**** Reading text ****
# he says he's ended it



## Lily_B (Jul 28, 2011)

Hello everyone, i'm new here.

2 weeks ago I found out my husband of almost 20 yrs has been having an affair for well over 10 months. We has been dating since I was 18. We do not have children. He has been lying on Friday evenings, saying he is hanging with the boys, but of course he was going somewhere totally different. When I confronted him on my findings, of course he did the typical, started lying, only a friend, then it turned into I have seen her maybe 6 times...and so on. Of course my initial reaction was that I was disgusted and hurt but he put the blame on me. I have read so much online the past 2 weeks and see that this is a typical reaction. He of course threw it all on my shoulders and said - well what do you want to do? I refuse to make a rash decision about my marriage, however, I really do not know if I can ever forgive him 100%. I am trying to use this time to re-evaluate my life and take my time doing it. I have invested 20yrs of my life with this man, another few months will not make the difference. I am just feeling lost some days and others I am ready to get up and walk away. I guess one of my issues is - he says he immediately ended it and says this opened his eyes and he does not care for this woman at all. I just have a really difficult time with trust and now I have lost faith as well. Help!
****
» Written task 1: In the forum post about the husband's affair, what did the husband claim he was doing on Friday evenings?
» Written task 2: Carry on the forum post about the husband's affair, picking up after its final line.
**** Dataset excerpt ****
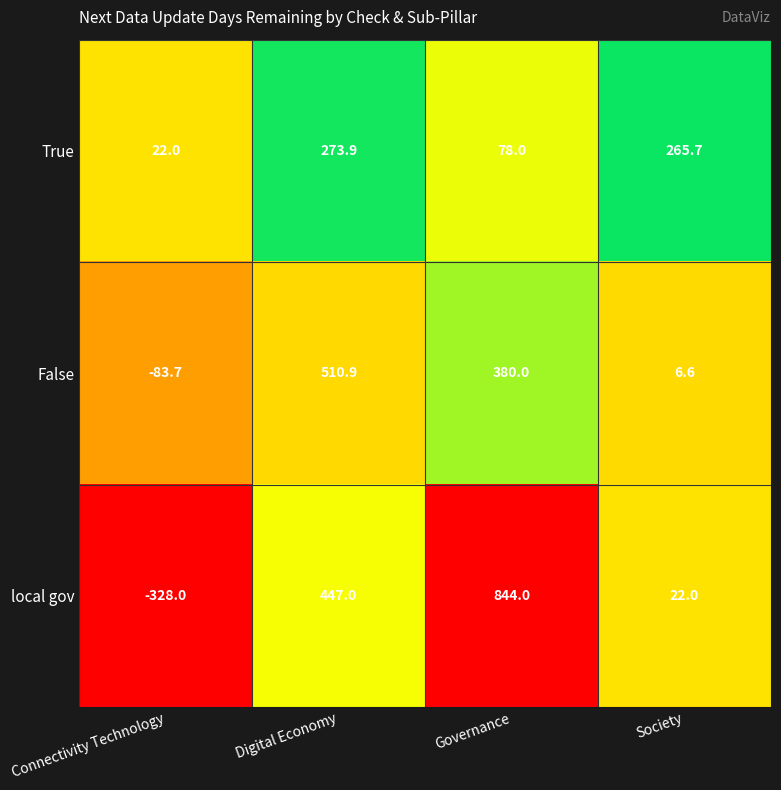

The True series shows 273.9 at Digital Economy. True or false?

True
****
» Expected answer 1: He claimed he was hanging with the boys.

» Expected answer 2:
----------



## Jellybeans (Mar 8, 2011)

Tell him to prove he ended contact. Verify it.


----------



## sunsetovernc (Jul 27, 2011)

(((hugs)))
I'm pretty new here myself. I'm so sorry you're having to go through this, but I think it is a good idea not to make any rash decisions right away while the wounds are still fresh. Other people will have better insight than me, but know I am here if you wanna vent.
Good luck.


----------



## 2xloser (May 8, 2011)

Read here, learn. Yes, this happens a lot and your story unfortunately can almost be scripted (the more you read here, the more you will learn how true that is). 

Yes, it can get worked out -- but will never be the same, and will not work itself out. You both have to work at it, over a long period, and it's hard. 

Like jellybeans said, verify everything, trust nothing.

Making no rash decisions while under duress is wise. BUT, having two plans -- one to leave and one to stay -- is even wiser. You may discover things that become deal-breakers for you. If so, you should have a plan for what you will do under those circumstances, one that you can eaasily follow when things get really crazy, because you've thought it through in advance.

Sorry you are here in the club nobody wants to belong to, and good luck to you.


----------



## sigma1299 (May 26, 2011)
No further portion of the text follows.